< Hebreeën 5 >

1 Want iedere hogepriester wordt uit de kring der mensen genomen, en ten bate der mensen aangesteld voor hun betrekkingen tot God, om gaven en offers te brengen voor de zonden.
For every high priest, being taken from among people, is appointed for people in things pertaining to God, that he may offer both gifts and sacrifices for sins.
2 Hij moet in staat wezen, toegeeflijk te zijn voor onwetenden en dwalenden, omdat hij zelf met zwakheid omkleed is,
The high priest can deal gently with those who are ignorant and going astray, because he himself is also surrounded with weakness.
3 en daarom zondeoffers moet brengen zowel voor het volk, als voor zichzelf.
Because of this, he must offer sacrifices for sins for the people, as well as for himself.
4 En niemand neemt de waardigheid uit zichzelf, maar door roeping van God, zoals ook Aäron.

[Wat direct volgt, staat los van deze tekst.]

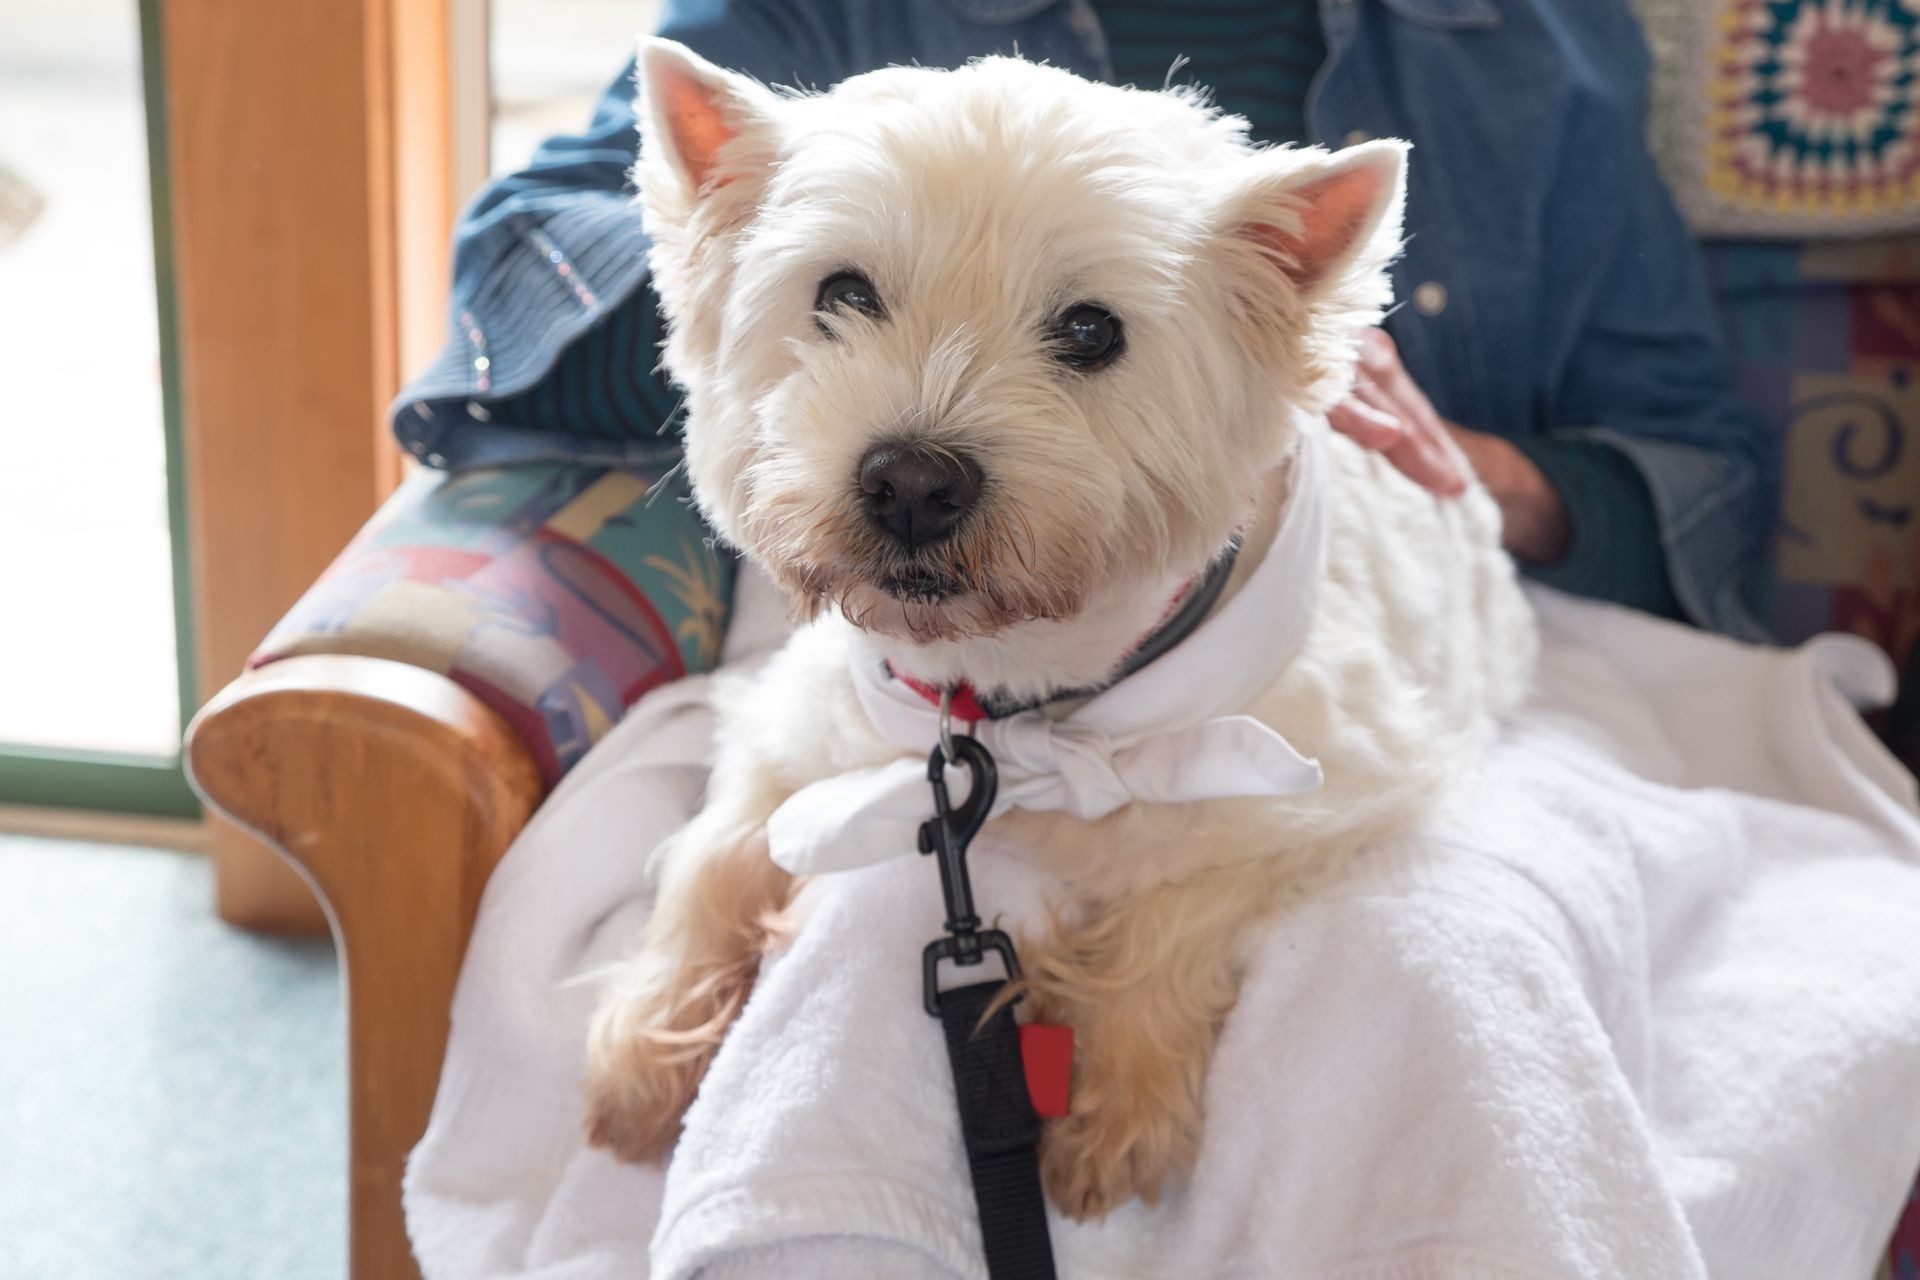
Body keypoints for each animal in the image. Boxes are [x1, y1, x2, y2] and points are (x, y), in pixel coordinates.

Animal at [579, 42, 1528, 1220]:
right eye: (842, 292)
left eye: (1091, 329)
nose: (912, 484)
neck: (1017, 699)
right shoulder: (804, 718)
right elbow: (717, 847)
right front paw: (644, 1042)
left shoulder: (1332, 783)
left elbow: (1181, 899)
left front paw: (1115, 1110)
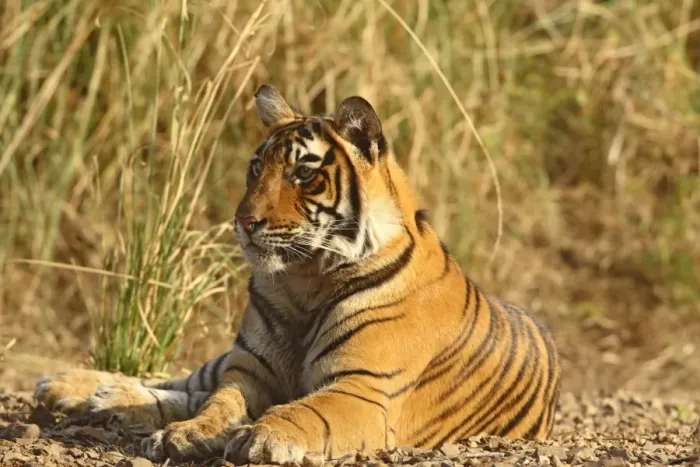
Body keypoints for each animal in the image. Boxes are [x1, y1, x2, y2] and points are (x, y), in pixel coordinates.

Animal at [34, 84, 561, 465]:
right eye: (255, 168)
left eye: (303, 175)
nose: (244, 221)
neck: (307, 278)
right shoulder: (249, 370)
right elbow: (214, 404)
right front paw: (185, 435)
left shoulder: (363, 389)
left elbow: (307, 409)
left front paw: (262, 435)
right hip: (227, 359)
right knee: (188, 380)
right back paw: (75, 387)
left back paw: (102, 398)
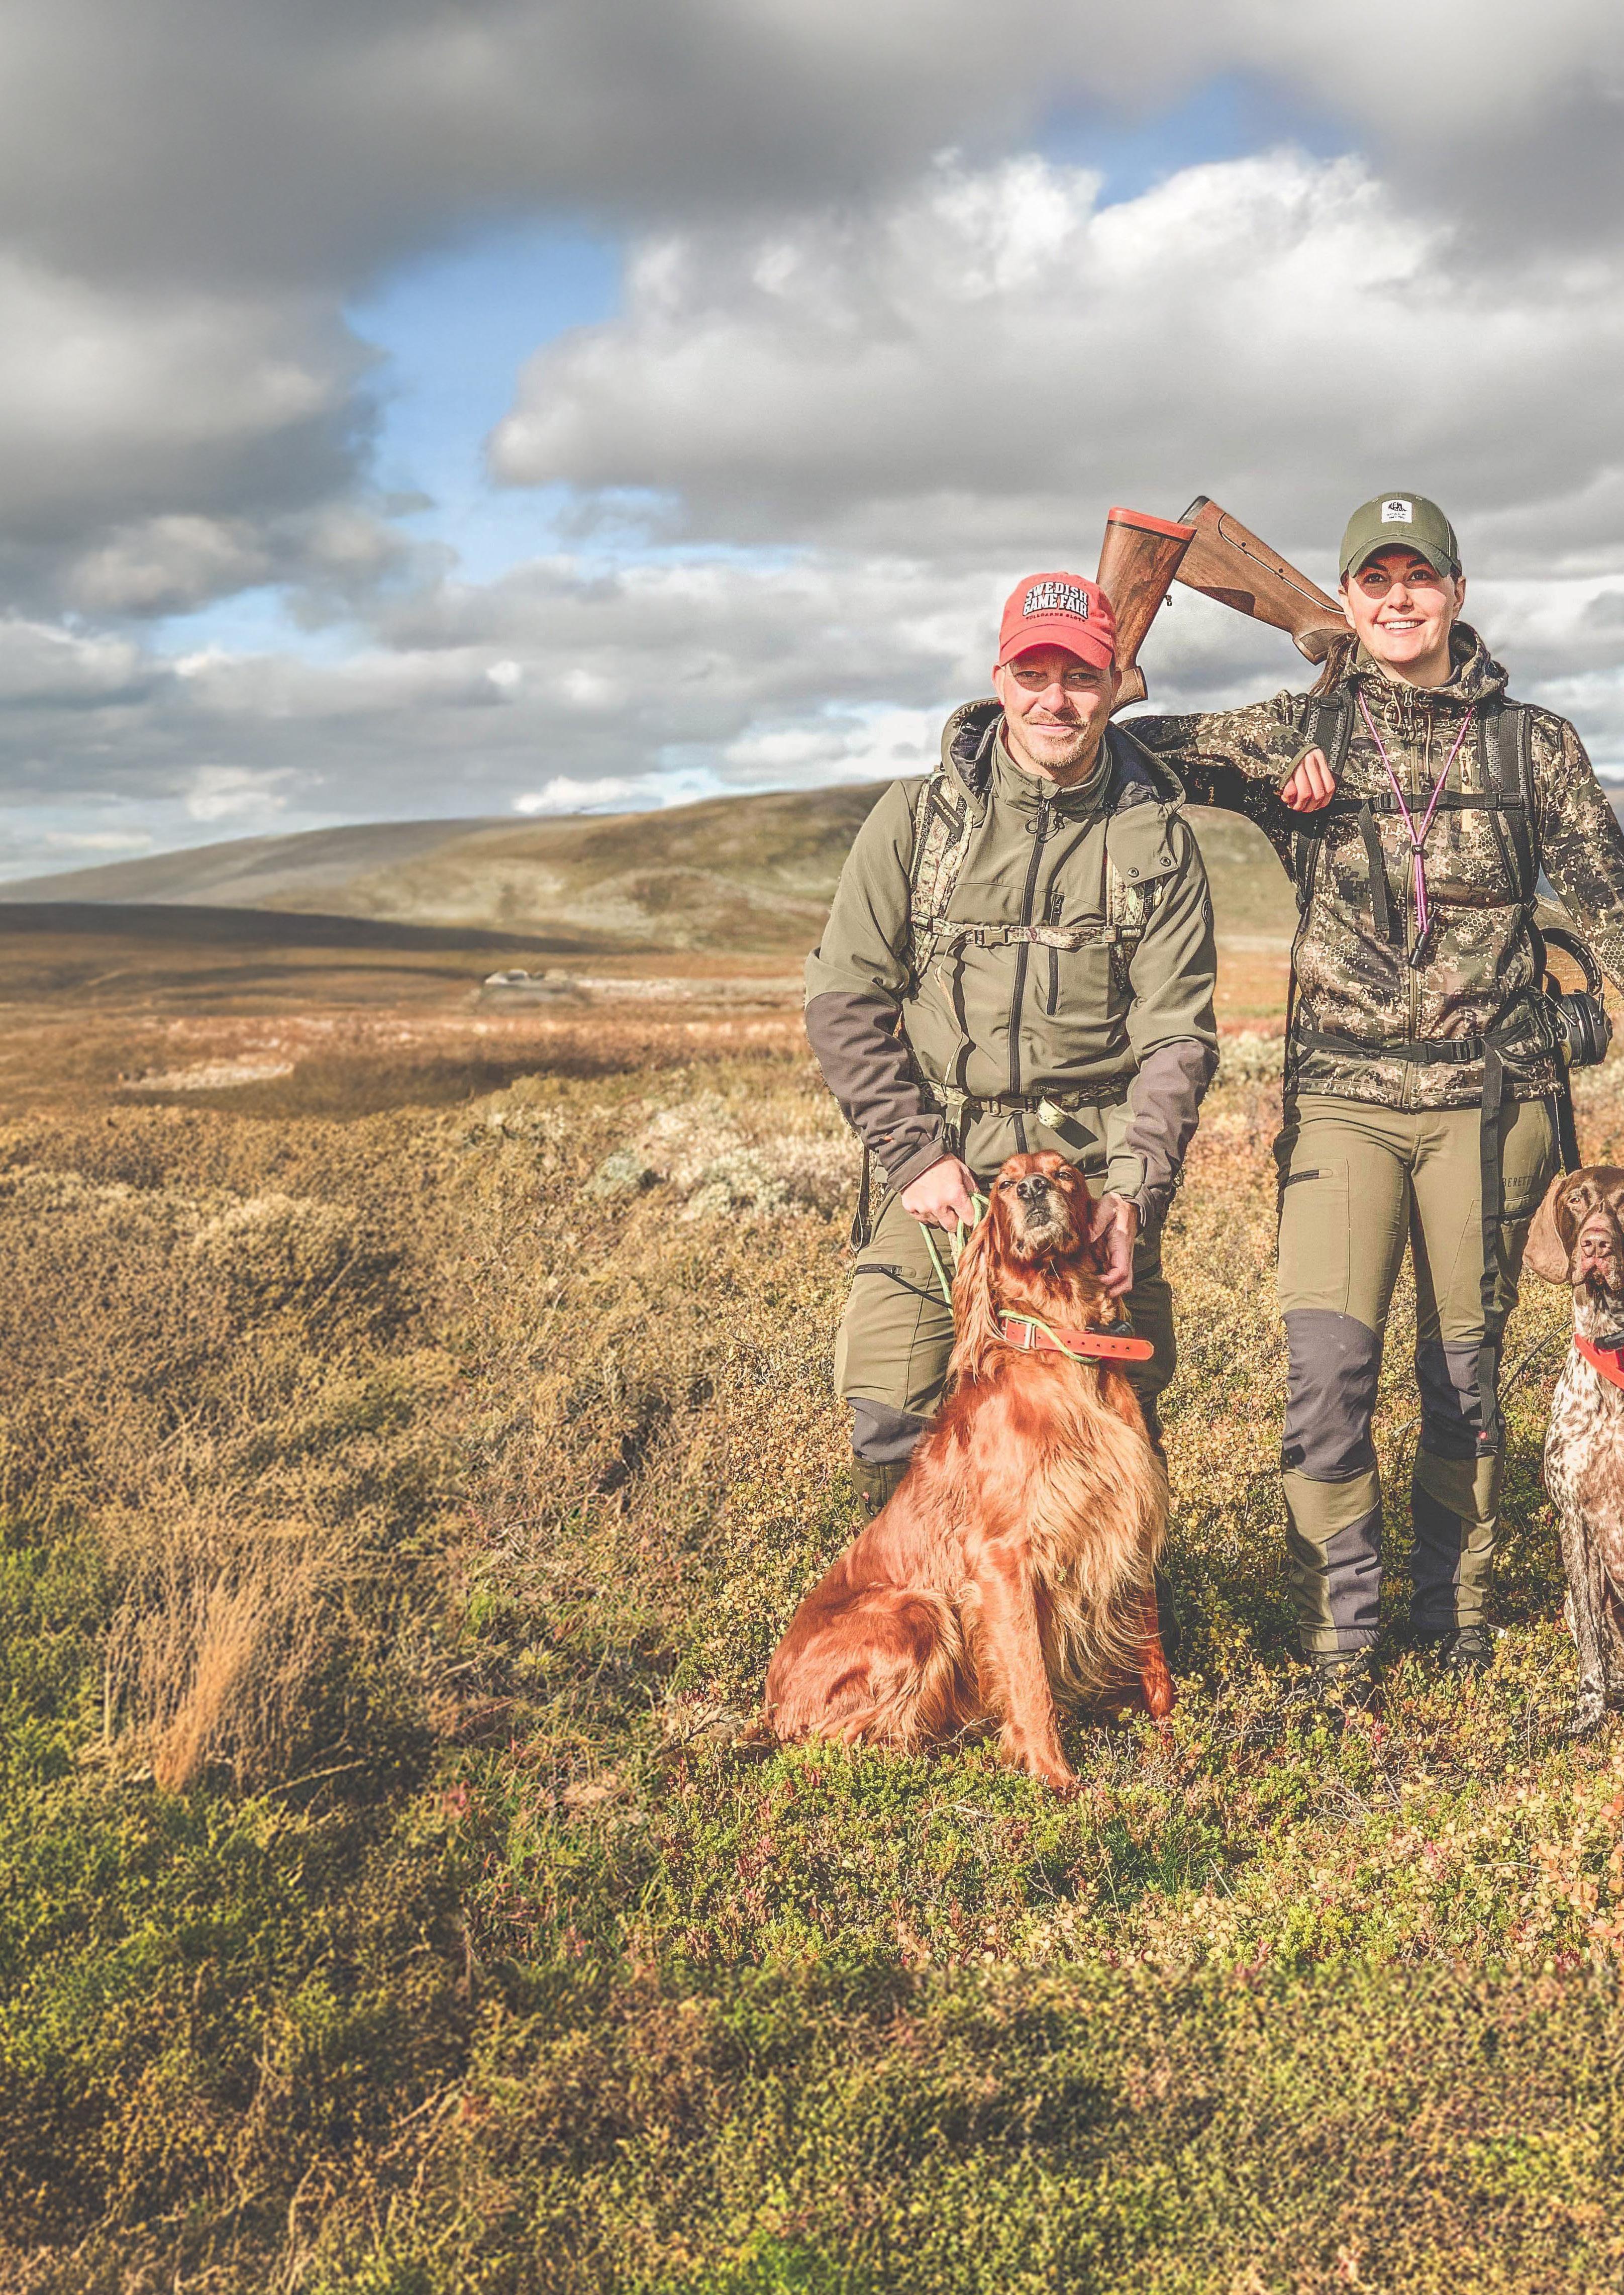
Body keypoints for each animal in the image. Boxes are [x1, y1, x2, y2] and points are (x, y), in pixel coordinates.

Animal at [765, 1151, 1173, 1794]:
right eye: (1004, 1184)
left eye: (1064, 1173)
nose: (1033, 1189)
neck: (1061, 1351)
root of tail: (770, 1702)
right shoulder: (1002, 1558)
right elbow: (1030, 1680)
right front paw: (1056, 1781)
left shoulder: (1124, 1519)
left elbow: (1154, 1660)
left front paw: (1177, 1745)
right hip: (917, 1611)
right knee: (828, 1744)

Nobody takes this honor on himself, but he is called by God, just like Ahrun was.
5 Zo ook heeft Christus Zichzelf de eer niet toegeëigend, Hogepriester te worden, maar Hij die tot Hem heeft gesproken: "Gij zijt mijn Zoon, Ik heb U heden verwekt,"
So also Meshikha did not glorify himself to be made a high priest, but it was he who said to him, "You are my Son. Today I have become your Father."
6 zoals Hij dan ook op een andere plaats heeft gezegd: "Gij zijt Priester voor eeuwig, Naar de Orde van Melkisedek." (aiōn g165)
As he says also in another place, "You are a priest forever, after the order of Malki-Zedeq." (aiōn g165)
7 En ofschoon Hij in de dagen van zijn Vlees, onder luid geroep en tranen, gebeden en smekingen heeft opgestierd tot Hem, die Hem van de dood kon redden; ofschoon Hij verhoord werd terwille van zijn godvrezendheid;
In the days of his flesh, he offered up prayers and petitions with loud cries and tears to him who was able to save him from death, and he was heard because of his reverence.
8 ofschoon Hij bovendien zelfs de Zoon was, heeft Hij toch door zijn lijden de gehoorzaamheid geleerd,
Although he was a Son, he learned obedience by the things which he suffered.
9 en is Hij na zijn verheerlijking de oorzaak van eeuwige zaligheid geworden voor allen, die Hem gehoorzaam zijn; (aiōnios g166)
Having been made perfect, he became to all of those who obey him the author of everlasting salvation, (aiōnios g166)
10 daar Hij door God was uitgeroepen tot "Hogepriester naar de Orde van Melkisedek."
named by God a high priest after the order of Malki-Zedeq.
11 Over dit onderwerp hebben we veel te zeggen, en de uitleg is moeilijk, omdat gij hardhorend zijt geworden.
About him we have many words to say, and hard to interpret, seeing you have become dull of hearing.
12 Of is het soms nog nodig, dat men u de eerste beginselen van Gods woorden gaat leren, terwijl gij toch, de tijd in aanmerking genomen, reeds leermeesters moest zijn; hebt gij soms nog behoefte aan melk, niet aan vaste spijs?
For when by reason of the time you ought to be teachers, you again need to have someone teach you the rudiments of the first principles of the oracles of God. You have come to need milk, not solid food.
13 Want wie nog melk behoeft, is onbekwaam voor het woord der gerechtigheid, want hij is een kind;
For everyone who lives on milk is not experienced in the word of righteousness, for he is a baby.
14 maar vaste spijs is voor de volwassenen, voor hen, die door oefening de zintuigen hebben afgericht, om goed en kwaad te onderscheiden.
But solid food is for those who are full grown, who by reason of use have their senses exercised to discern good and evil.